I am able to take the time to post right now while my mom is holding our precious Magdalena. Before her breakfast this morning her heart rate lowered too low, but with a little reminder it resumed to a good speed. When her apnea monitor sounds I am always on edge not knowing, but at the same time, on many occasions she pulls up her heart rate and breathing herself. Then, during breakfast I noticed her color changing so quickly. I jumped up and began to pat her trying my best to remind her to breathe, but no matter how hard she was trying, she just couldn't do it.

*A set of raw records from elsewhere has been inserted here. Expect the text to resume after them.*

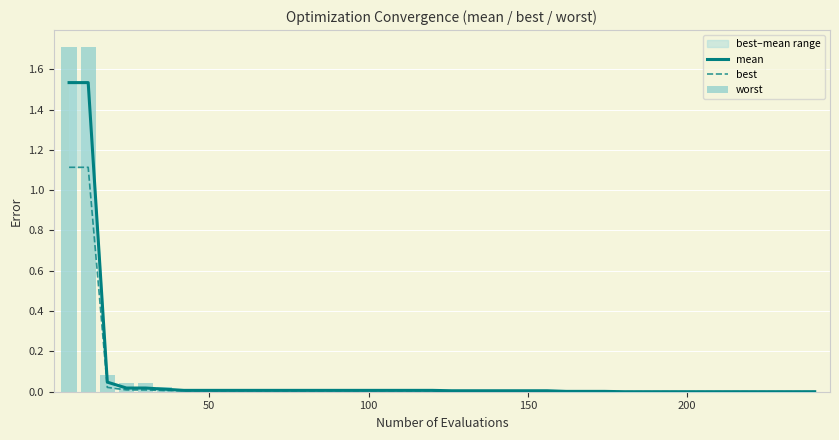

Is the value of mean at 34 greater than the value of worst at 28?

No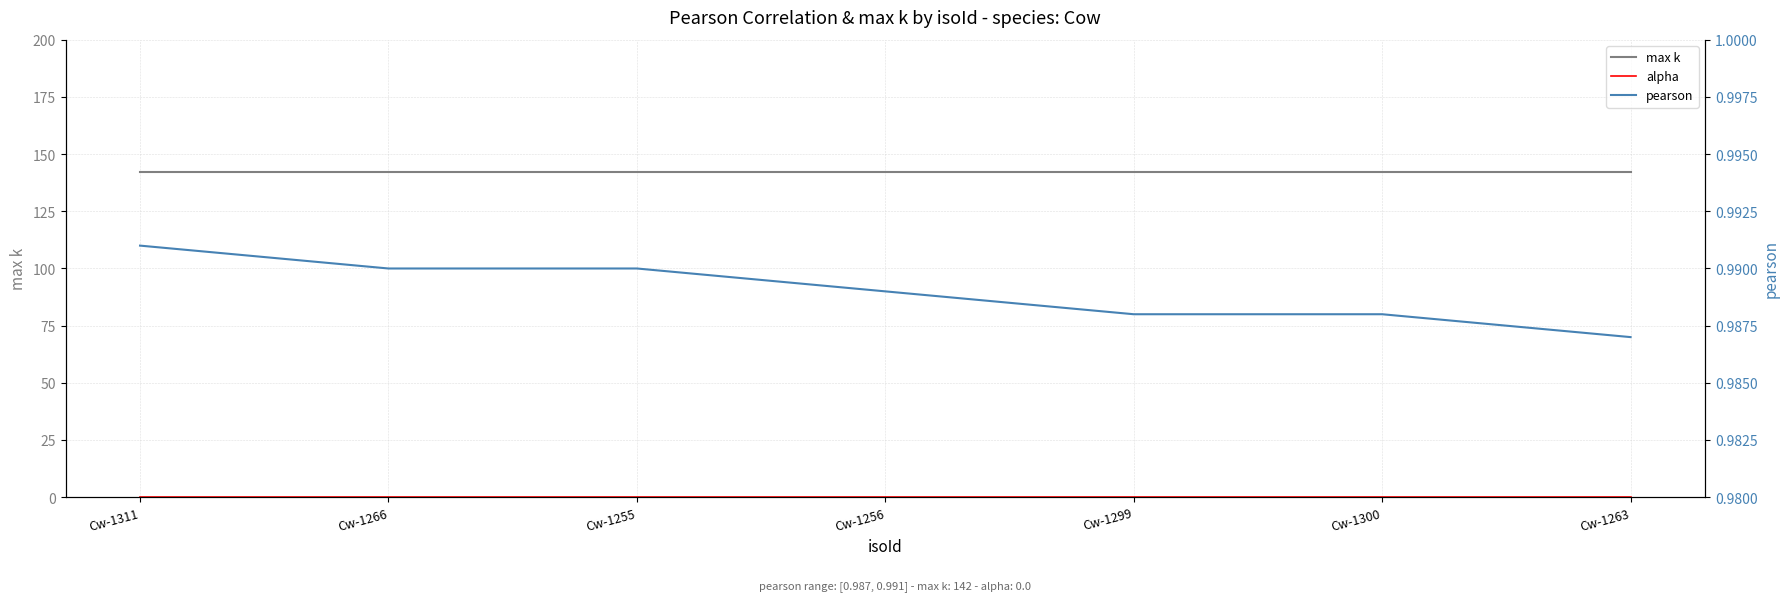

At which label does pearson reach its minimum?

Cw-1263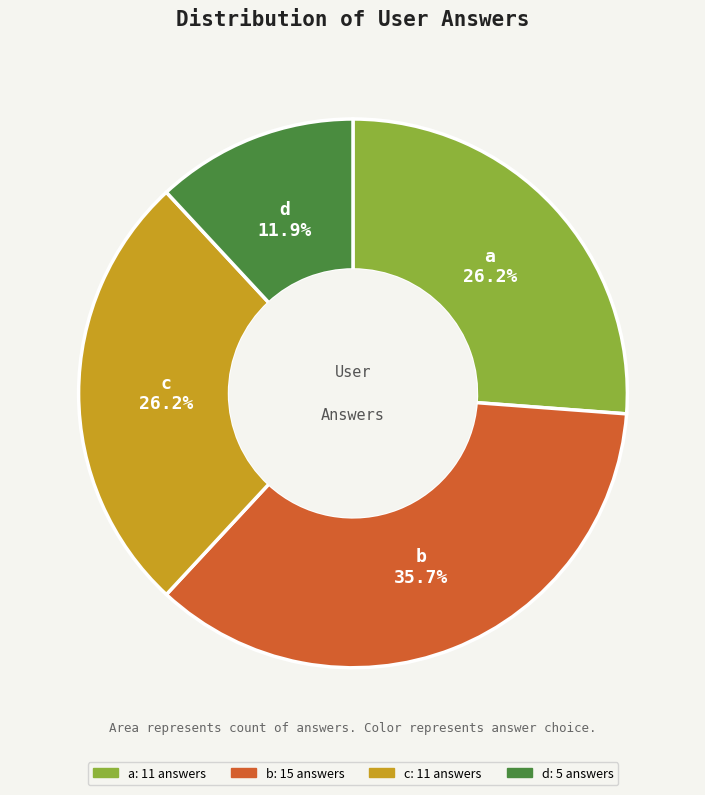

Does d represent more than half of the total?

No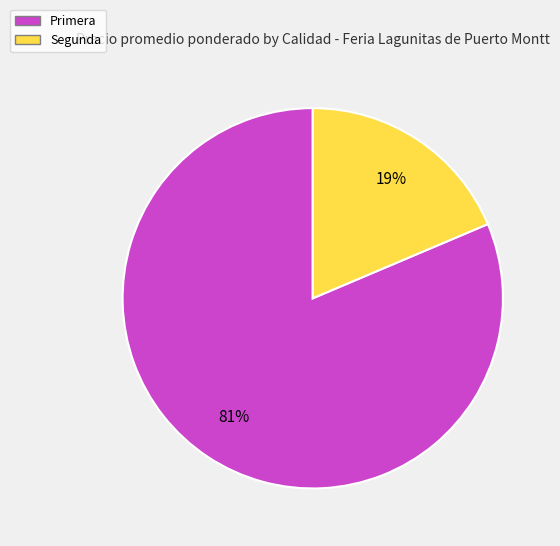

To the nearest percent, what is the average slice percentage?

50%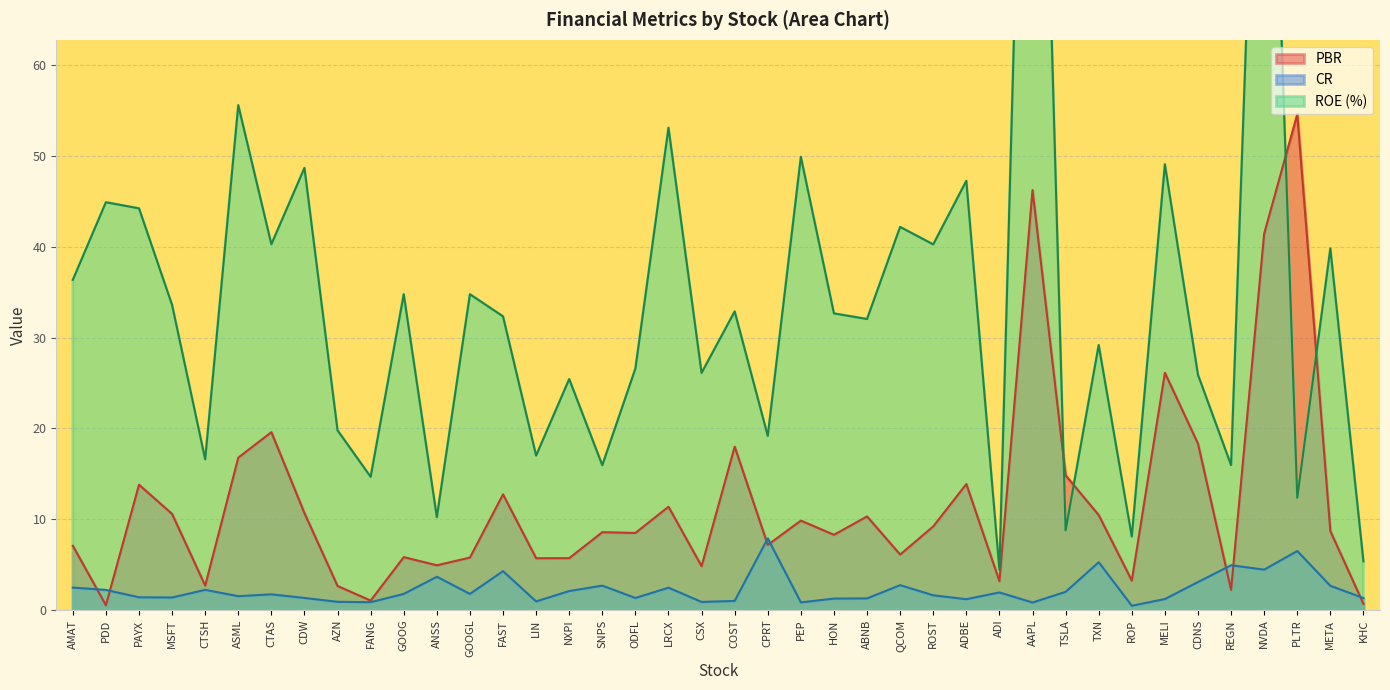

What are all the series names shown in the legend?

PBR, CR, ROE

I ran to the oxygen machine and while hitting her back I waved the oxygen in front of her face until her color returned.
I thought to myself "ok, I knew that this would happen", and I called Noah to let him know the situation. I continued to feed her breakfast when it happened it again, but I had a harder time getting her color to return. After calling Noah again he began on his way home. Something just wasn't right....
Instead of her color getting better it continued to get worse. She had stopped breathing and her heart rate had lowered. As I sat there in tears I kept begging for her to fight, I realized that she had already done that for so long. I had gotten everything that I had prayed for already. We were able to spend time with her, know her, love her, baptize her, and bring her home with us. We were already given much more than we expected when first entering the delivery room.
When all of this flashed through my head I realized that I was ok to let her go. I didn't want it, but I knew that I didn't want her to continue to suffer. By this time Noah had arrived at the house, and just by his presence I felt stronger and that I was not alone. Then, by the grace of God, Magdalena came back to us. It was slow, but her daddy kept giving her a litte oxygen, and we both could tell when we were in the "safe" zone. She was so tired after this entire experience that we didn't even try to bottle feed her, but we simply gave her milk through her NG tube so that she could heal. Noah put Magdalena in one of her favorite positions, which is her laying on his chest, and she rested for a few hours. God has given us another day. I am not sure if I will be ready for the next episode and have any form of strength, but we will just have to take one day at a time.